As I got older, my mother started becoming more distant. Before starting school at five, I spent long periods playing on my own, waiting for my father to come back. I presume my mother was busy getting on with other things, so she left me to be on my own. Of everyone in the family, I got on best with my father. I remember when he was out at work, sometimes my mother would lock me in a playpen, which felt like a cage. Maybe I cried a lot or irritated her in some other way, because she would say things like, Wait till your father gets home, hes going to smack you! I think all I had done wrong was whining or crying, and he never did smack me. I adored my dad. We got on really well and I would always look forward to him coming home.
In those days, patients could ring up any time they wanted their doctor: they had my fathers personal number. I can hardly remember a time that he wasnt phoned up in the middle of the night at least twice, sometimes three or four times. Hed have to get up and go and see them. I would hear his car coming back, hed come up the stairs to bed and then, ring, ring, the phone would go again.
To this day, I have a terror of telephones because of that.
I have so many happy memories. We used to go on holiday to the Isle of Wight, which I loved for various reasons. It took quite a long time to get there in those days: there werent any motorways, so it was a fair journey. Mum and Dad would sit in the front of our Morris car, and us three children would sit in the back. To pass the time, my mother would recite her long, epic poems, which were fantastic. She could also pronounce the longest village name in Wales Llanfairpwllgwyngyllgogerychwyrndrobwllllantysiliogogo goch. We were all terribly impressed by that, and I remember we would keep asking her to repeat it.
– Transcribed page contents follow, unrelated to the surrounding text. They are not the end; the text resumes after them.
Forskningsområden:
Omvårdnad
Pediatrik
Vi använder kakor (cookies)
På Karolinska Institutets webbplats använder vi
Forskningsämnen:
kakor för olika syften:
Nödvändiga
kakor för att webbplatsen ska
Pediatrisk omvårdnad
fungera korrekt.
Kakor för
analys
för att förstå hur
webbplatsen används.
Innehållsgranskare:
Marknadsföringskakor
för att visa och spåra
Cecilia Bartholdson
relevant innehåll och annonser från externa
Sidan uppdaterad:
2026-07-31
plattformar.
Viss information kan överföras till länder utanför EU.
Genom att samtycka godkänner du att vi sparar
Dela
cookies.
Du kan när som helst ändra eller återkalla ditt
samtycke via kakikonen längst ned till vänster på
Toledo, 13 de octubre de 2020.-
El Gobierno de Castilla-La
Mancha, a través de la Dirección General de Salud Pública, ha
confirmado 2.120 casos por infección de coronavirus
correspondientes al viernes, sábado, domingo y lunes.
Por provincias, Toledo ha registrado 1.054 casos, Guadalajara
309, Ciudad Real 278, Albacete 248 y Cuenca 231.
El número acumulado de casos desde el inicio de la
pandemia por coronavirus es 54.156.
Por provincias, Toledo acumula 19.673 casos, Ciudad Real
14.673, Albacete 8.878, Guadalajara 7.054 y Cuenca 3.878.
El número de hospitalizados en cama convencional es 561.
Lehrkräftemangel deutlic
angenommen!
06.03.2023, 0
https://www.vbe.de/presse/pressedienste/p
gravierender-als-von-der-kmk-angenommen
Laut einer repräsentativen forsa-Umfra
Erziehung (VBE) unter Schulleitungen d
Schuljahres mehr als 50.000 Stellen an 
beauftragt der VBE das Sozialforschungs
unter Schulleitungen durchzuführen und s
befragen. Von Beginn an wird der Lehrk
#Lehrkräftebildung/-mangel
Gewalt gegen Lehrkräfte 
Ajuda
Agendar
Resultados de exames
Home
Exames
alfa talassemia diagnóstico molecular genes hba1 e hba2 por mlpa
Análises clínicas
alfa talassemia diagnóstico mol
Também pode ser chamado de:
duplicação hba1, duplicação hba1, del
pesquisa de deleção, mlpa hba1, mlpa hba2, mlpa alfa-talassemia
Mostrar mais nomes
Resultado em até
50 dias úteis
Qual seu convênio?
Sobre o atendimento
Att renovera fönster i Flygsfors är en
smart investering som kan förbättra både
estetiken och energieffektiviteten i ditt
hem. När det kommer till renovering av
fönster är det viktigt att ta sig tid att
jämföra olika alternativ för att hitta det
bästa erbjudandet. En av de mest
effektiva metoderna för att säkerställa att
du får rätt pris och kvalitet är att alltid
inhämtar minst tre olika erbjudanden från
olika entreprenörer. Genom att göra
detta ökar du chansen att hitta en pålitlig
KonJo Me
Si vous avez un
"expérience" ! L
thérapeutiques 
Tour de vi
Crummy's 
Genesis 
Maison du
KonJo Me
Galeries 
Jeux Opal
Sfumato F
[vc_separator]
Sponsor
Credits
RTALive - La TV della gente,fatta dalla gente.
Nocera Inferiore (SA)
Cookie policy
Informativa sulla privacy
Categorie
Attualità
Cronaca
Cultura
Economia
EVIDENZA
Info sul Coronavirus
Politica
From Southampton we would cross on the ferry to the Isle of Wight, and go to this little cottage. Most exciting of all, it had two channels on the TV; back home we only had BBC, but the cottage had ITV as well. I remember seeing my first TV advert, which was brilliant: it was for Colgate toothpaste, I think, with some kind of fountain twiddling down. I remember fossil hunting on the beach, and on one holiday I started learning to swim with my father; unfortunately a wave knocked me over and everything went blue. I was scared of the water for quite a few years after that.
Travelling anywhere always took a long time. Weve got some old film from an 8mm camera of the family visiting Beaconsfield model village from Reading, that was probably a couple of hours drive. Once or twice a year we would go to stay with my grandparents in Margate. That was a heck of a journey as well, taking six or seven hours. Margate was a lovely seaside town I dont know if everybody thought that, but it was lovely to my little eyes. It had funfairs and rides on the pier, and the sea was amazing: Ive always loved the sea air and, though I wasnt much of a swimmer, I just liked to be by it.